WORK INSTRUCTION 1
Copy every one of the chart rows below without changes, and omit the pictures.
WORK INSTRUCTION 2
Extend the passage on NAFTA and Mexican migration, starting right after its final sentence.

NAFTA was negotiated by the George H.W. Bush administration between the United States, Mexico and Canada, and passed by the Bill Clinton administration. NAFTA devastated Mexico’s rural economy and destroyed many small- and medium-sized businesses in Mexico. With millions of Mexicans displaced from rural communities competing for the hundreds of thousands of manufacturing jobs that relocated from the United States under NAFTA, many found no work. For many who did, wages remained low. These factors generated enormous pressures for working-age Mexicans to attempt the dangerous journey to the United States. In NAFTA’s first seven years, Mexican migration to the United States more than doubled, surging 108 percent.

DATA LISTING
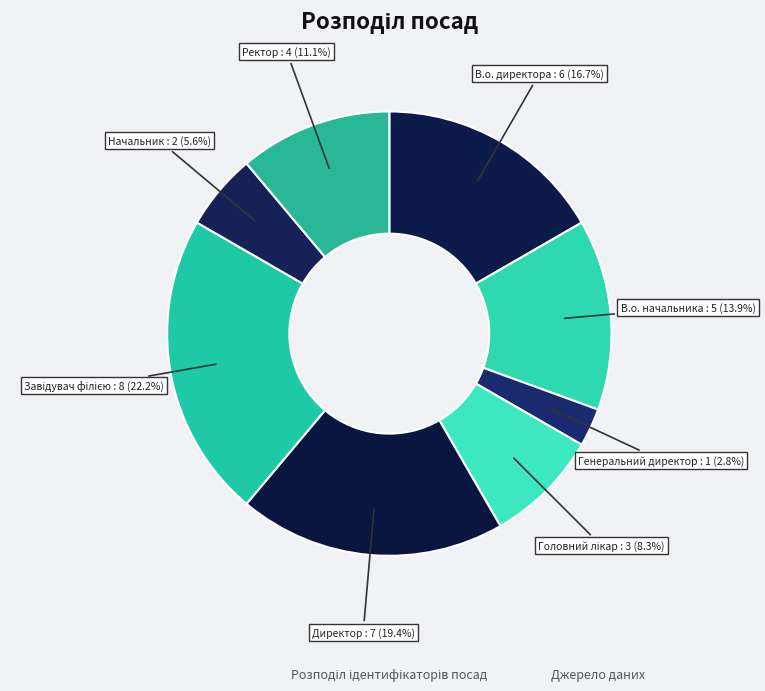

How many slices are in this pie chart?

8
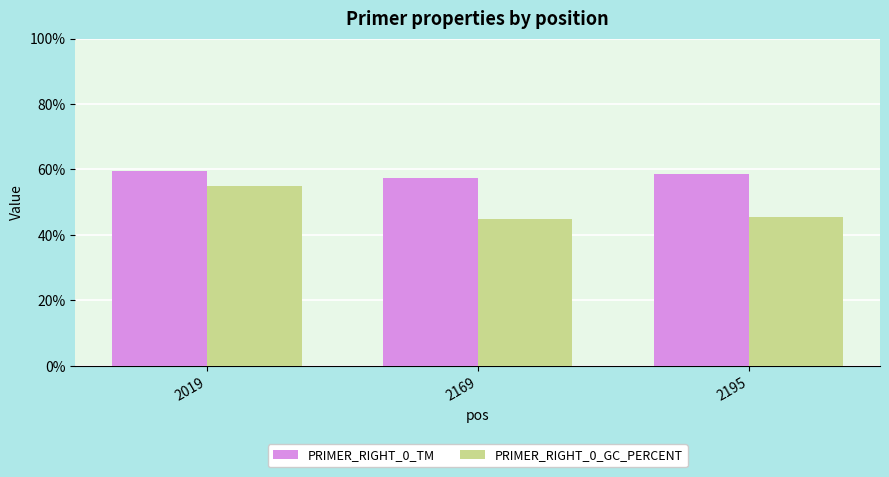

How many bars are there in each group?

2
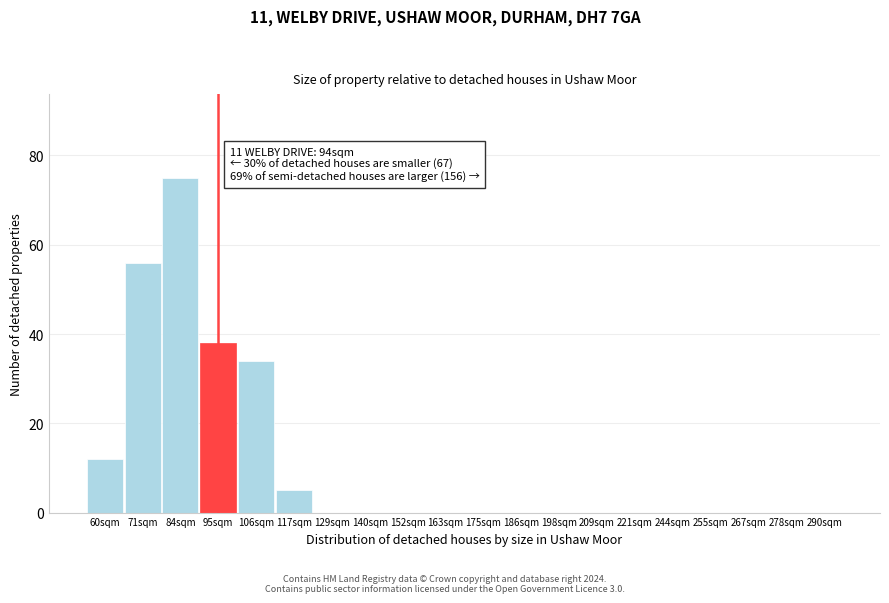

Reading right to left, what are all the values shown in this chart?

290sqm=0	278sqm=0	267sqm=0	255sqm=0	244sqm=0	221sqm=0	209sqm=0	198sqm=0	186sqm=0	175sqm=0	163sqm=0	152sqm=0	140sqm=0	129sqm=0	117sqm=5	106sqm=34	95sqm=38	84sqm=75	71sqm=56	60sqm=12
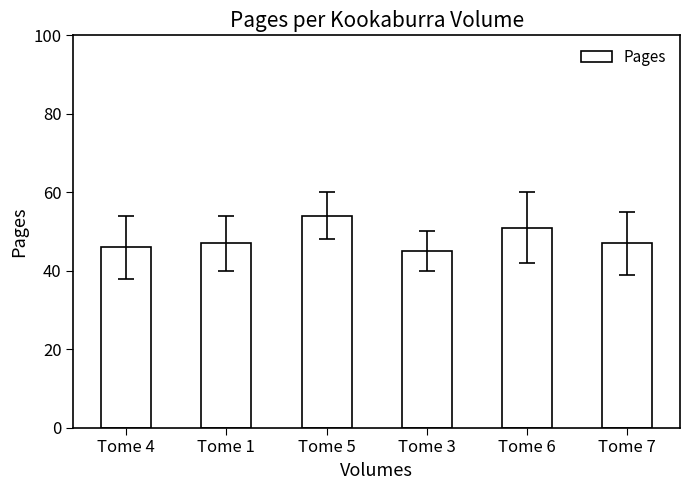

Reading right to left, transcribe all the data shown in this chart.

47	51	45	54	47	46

WRITTEN RESPONSE 1
How many slices are in this pie chart?

8

How many bars are there in each group?

2

Reading right to left, what are all the values shown in this chart?

290sqm=0	278sqm=0	267sqm=0	255sqm=0	244sqm=0	221sqm=0	209sqm=0	198sqm=0	186sqm=0	175sqm=0	163sqm=0	152sqm=0	140sqm=0	129sqm=0	117sqm=5	106sqm=34	95sqm=38	84sqm=75	71sqm=56	60sqm=12

Reading right to left, transcribe all the data shown in this chart.

47	51	45	54	47	46

WRITTEN RESPONSE 2
The George W. Bush administration then negotiated an expansion of the failed NAFTA model with five Central American nations and the Dominican Republic called CAFTA. CAFTA’s proponents promised it would create economic opportunities, reduce gang- and drug-related violence in Central America and thus diminish the flow of migration to the United States. The opposite occurred. Rural communities were gutted as exports of subsidized U.S. agricultural products wiped out local farmers. The displaced sought short-lived apparel assembly jobs – many of which then vanished with production shifting to Vietnam and other countries. Gang- and drug-related violence in Central America has reached record highs, and forced migration from the region has surged. The waves of unaccompanied Central American children arriving at the U.S. southern border spotlighted the social and economic devastation of the region after a decade of CAFTA.